The fundamental mantra in this industry is that you need to give your audience a good story and an engaging experience first, then the business mechanisms can generate a reliable and profitable return as a result. Those traditional mechanisms usually revolve around advertising and licensing the content to others, who can then charge for access or add advertising of their own.
New media challenges this traditional model. It’s not so automatic for a producer to create great content and have it become a financial success. It is not such a one-to-one relationship between number of people who see a story and the revenue generated.
One way this has changed is that broadcasters no longer have control over what viewers can access. For example, a broadcaster can purchase the rights to a show in Canada and make it pay-per-view only on television. But internet users can often download it, or watch it on a website hosted outside of Canada. The internet short circuits those barriers that traditional broadcasters use to control, and therefore monetize, access to content.
Another related example is film and the tight control studios have by making people go to a physical theatre, or buy a DVD that is locked, in order to ensure profit from the access people have to their stories. The internet enables piracy, particularly for film and music content, because the stories can be freed from these physical forms and be copied and distributed digitally. Unfortunately the mechanisms that return money to the content creators is also broken when this happens.
Ironically, there are some in the entertainment industry who have embraced this trend by making their digital content free and they report making more profit from live shows or other specialty content. There is the growing awareness that free can generate communities of fans and a deeper and more direct engagement between the artist and audience never before possible. This kind of relationship cultivation can then provide indirect methods of financial reward in merchandising, brand power, sponsorship, and other non-traditional means.
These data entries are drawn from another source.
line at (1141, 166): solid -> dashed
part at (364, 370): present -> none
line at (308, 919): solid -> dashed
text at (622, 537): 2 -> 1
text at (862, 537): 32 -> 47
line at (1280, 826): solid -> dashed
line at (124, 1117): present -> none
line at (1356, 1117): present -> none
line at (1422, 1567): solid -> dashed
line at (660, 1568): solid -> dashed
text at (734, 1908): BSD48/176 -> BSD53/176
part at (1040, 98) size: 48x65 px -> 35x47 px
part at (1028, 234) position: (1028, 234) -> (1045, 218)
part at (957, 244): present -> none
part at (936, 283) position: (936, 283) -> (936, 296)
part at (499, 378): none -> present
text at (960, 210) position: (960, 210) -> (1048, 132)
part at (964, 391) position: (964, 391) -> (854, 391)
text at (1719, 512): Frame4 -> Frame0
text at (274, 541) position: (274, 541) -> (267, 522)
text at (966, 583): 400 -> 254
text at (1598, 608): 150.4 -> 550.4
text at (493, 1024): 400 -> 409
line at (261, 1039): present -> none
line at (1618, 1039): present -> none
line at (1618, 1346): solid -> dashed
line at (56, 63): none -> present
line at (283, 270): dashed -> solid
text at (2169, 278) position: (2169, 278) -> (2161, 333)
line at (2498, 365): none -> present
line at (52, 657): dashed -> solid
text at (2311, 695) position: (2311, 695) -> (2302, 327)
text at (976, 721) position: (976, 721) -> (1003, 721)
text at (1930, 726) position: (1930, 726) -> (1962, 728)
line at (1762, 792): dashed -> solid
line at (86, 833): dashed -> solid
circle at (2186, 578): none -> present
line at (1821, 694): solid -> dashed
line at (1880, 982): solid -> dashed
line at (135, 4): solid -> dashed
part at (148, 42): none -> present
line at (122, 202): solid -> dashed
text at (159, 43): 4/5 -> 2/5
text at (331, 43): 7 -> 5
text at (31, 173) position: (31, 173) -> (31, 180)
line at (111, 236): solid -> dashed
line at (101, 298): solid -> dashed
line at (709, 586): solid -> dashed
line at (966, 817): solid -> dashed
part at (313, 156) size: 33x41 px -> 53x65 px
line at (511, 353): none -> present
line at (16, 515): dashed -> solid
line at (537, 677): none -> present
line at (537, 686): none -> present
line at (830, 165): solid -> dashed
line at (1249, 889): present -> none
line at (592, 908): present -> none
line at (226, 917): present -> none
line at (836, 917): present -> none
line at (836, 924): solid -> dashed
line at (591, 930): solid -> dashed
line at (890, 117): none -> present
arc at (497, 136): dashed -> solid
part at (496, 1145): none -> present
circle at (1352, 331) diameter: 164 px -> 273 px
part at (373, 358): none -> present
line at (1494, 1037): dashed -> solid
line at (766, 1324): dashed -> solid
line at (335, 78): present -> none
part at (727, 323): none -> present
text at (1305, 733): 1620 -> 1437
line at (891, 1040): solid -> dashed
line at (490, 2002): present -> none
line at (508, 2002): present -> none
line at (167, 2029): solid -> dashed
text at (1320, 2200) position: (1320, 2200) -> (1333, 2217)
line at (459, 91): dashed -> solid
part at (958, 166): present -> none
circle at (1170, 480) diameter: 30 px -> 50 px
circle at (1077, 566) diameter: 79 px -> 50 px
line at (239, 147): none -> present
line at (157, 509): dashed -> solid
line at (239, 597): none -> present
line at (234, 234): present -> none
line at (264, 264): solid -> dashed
Other people who are primarily internet based content creators state that the best way to make money from new media is to give all their content away for free to as many people as possible, as easily as possible, because this is effectively advertising themselves. They make money because they acquire fame and reputation in a niche and become experts who are then consulted and get paid work from others who need their help. It is the epitome of self-promotion and can lead to may self-directed opportunities not possible in other models. For example, such self-made experts often have a lot of clout in online communities and, depending on the area of expertise, corporate sponsors are often willing to cooperate with and fund these people directly, thereby bypassing the other advertising channels in order to promote their products. And, the best part is that this direct sponsorship model is viewed by the internet audience as a more trustworthy source of promotion as compared to traditional advertising.
The big players in film and television tend to express a willingness to cautiously explore these new trends, but they are very reluctant to give up on the established financial models that have served the industry so well for so long. As a result there are many reports from new media content creators that they will get funding to develop a project only to see it flounder in the old distribution model, or tied up in limbo because it is seen as disruptive or competitive to other properties that are successful in the old model.
On the other hand, broadcasters have huge access to audiences in ways that are not possible in any other way. They also have developed a relationship with their audiences and are trusted to deliver a certain quality and style of content that the audience wants. Their brand is a powerful asset and broadcasters are very determined to maintain this brand relationship with audiences and extend it to be able to offer related story experiences in new media domains that still preserve the quality and characteristics they have become known for with their audience base.
The trick seems to be to offer broadcasters new media projects that complement their existing properties and provide a way to expand their audience engagement into these new domains made possible by the Internet. And if you can demonstrate that your project has the potential to leverage their established relationships with sponsors and advertisers — great — but if you rely too much on indirect monetization channels there is still some skepticism. But the bottom line is: does the new media project fit the style of their brand and their audience. If you can demonstrate that, you’ve got your foot in the door.